Conclusion: The Subversion of Comedy as Humanitarian Act
'The Rover' endures not because it is a "fun" play, but because it is a deeply serious one. Behn's "humanitarian" impulse is not to be found in sentimentality, the play has none, but in her unflinching insistence on consequence. In a typical Restoration comedy, Willmore is the unambiguous hero, and his "roving" is a celebrated expression of charming, aristocratic freedom. Blunt is the "comic gull," and his humiliation is a source of uncomplicated laughter.
Behn subverts both. She re-frames Willmore as the primary antagonist to female safety and autonomy. His charm is the predator's lure. She re-frames Blunt's "comic" subplot as a terrifying case study in how male humiliation curdles into generalized, violent misogyny.
This table summarizes Behn's subversion of the stock comedic characters:
| Restoration Comedy: Expectation vs. Behn's Reality | ||
|---|---|---|
| Stock Character | Comedic Expectation | Behn's Subversive Reality |
| The Witty Hero (Willmore) | Charming, lovable, and free-spirited. His "roving" is the engine of fun. | Primary antagonist to female safety. His charm is a predator's weapon. He attempts rape. |
| The Comic Gull (Blunt) | A foolish, harmless character. His humiliation is the main joke. | A terrifying study in misogyny. His humiliation transforms into violent revenge against all women. |
| The Scorned Woman (Angellica) | A stock character to be dismissed; a hysterical, one-note figure of rage. | The play's most intelligent voice. Her "rage" is the justified response to systemic exploitation. |
| The Witty Heroine (Hellena) | The hero's "match." Her wit wins her a "happily ever after." | A deeply ambiguous "victory." She wins a marriage to a dangerous, untrustworthy man. |
The play's "comedy" is a trap for the audience. Behn invites the audience to laugh at Willmore's wit, then forces them to watch him attempt a rape. She makes them complicit. She exposes the rot at the center of the very "heroic" archetype they paid to see.
This is Behn's genius. She uses the conventions of comedy to critique the culture that produced it. She does not offer easy solutions.
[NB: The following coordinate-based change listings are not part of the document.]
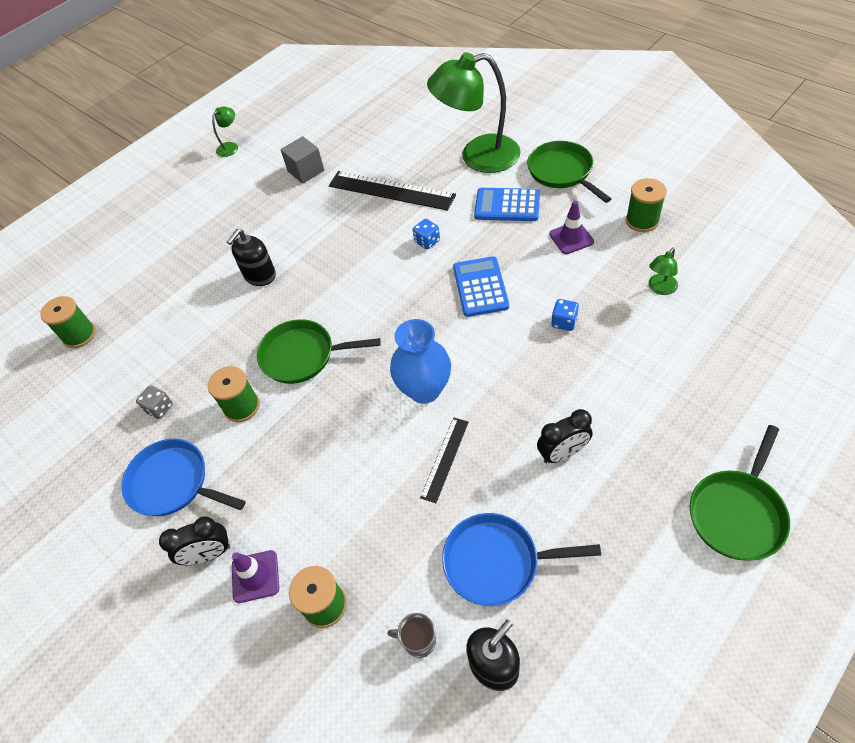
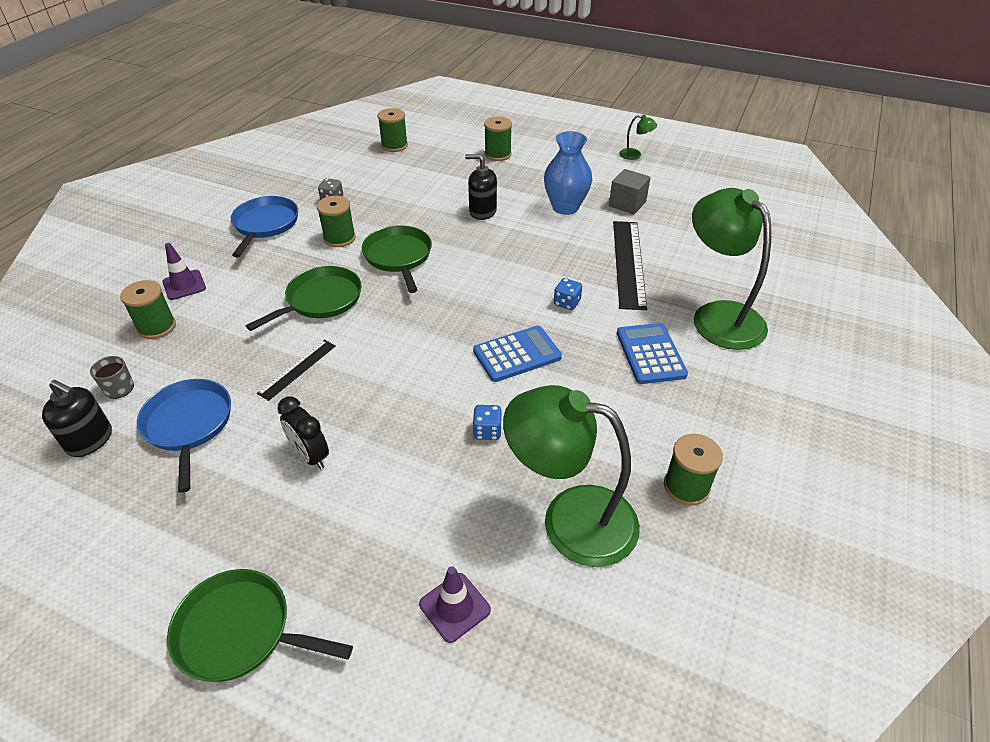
camera: 65 degrees right, 10 degrees down
(162, 246) = (498, 154): none -> green spool
(209, 554) = (204, 258): black clock -> none
(424, 389) = (374, 340): blue vase -> blue vase (565, 207)
(445, 459) = (297, 369): black ruler -> black ruler turned 60 degrees counterclockwise
(562, 172) = (735, 393): green pan -> green pan (321, 300)
(571, 238) = (622, 419): purple traffic cone -> purple traffic cone (455, 607)
(660, 288) = (570, 519): green lamp -> green lamp, size x2.44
Angellica's independence fails. Florinda's virtue is useless. Hellena's wit wins her a deeply compromised prize. Behn is not writing a fantasy of liberation. She is writing a diagnosis of a system. By placing the real, tangible, and violent consequences of male "roving" at the center of her "comedy," she insists on the humanity of the women who are its collateral damage. She forces the audience to see them, not as plot devices, but as human beings navigating a world designed for their exploitation.
Ultimately, 'The Rover' is a testament to the power of seeing the world clearly, even if that view is bleak. Behn's honesty is what makes the play so modern. She refuses to provide a simple "happily ever after," instead leaving her audience with the deeply unsettling, and deeply intelligent, "victory" of Hellena. It is a victory that feels, in the end, very much like a challenge.
Works Cited
This analysis is based on a critical reading of the following texts. For further study, any scholarly edition is recommended.
- Behn, Aphra. The Rover (1677). Project Gutenberg.
- Woolf, Virginia. A Room of One's Own (1929). Project Gutenberg.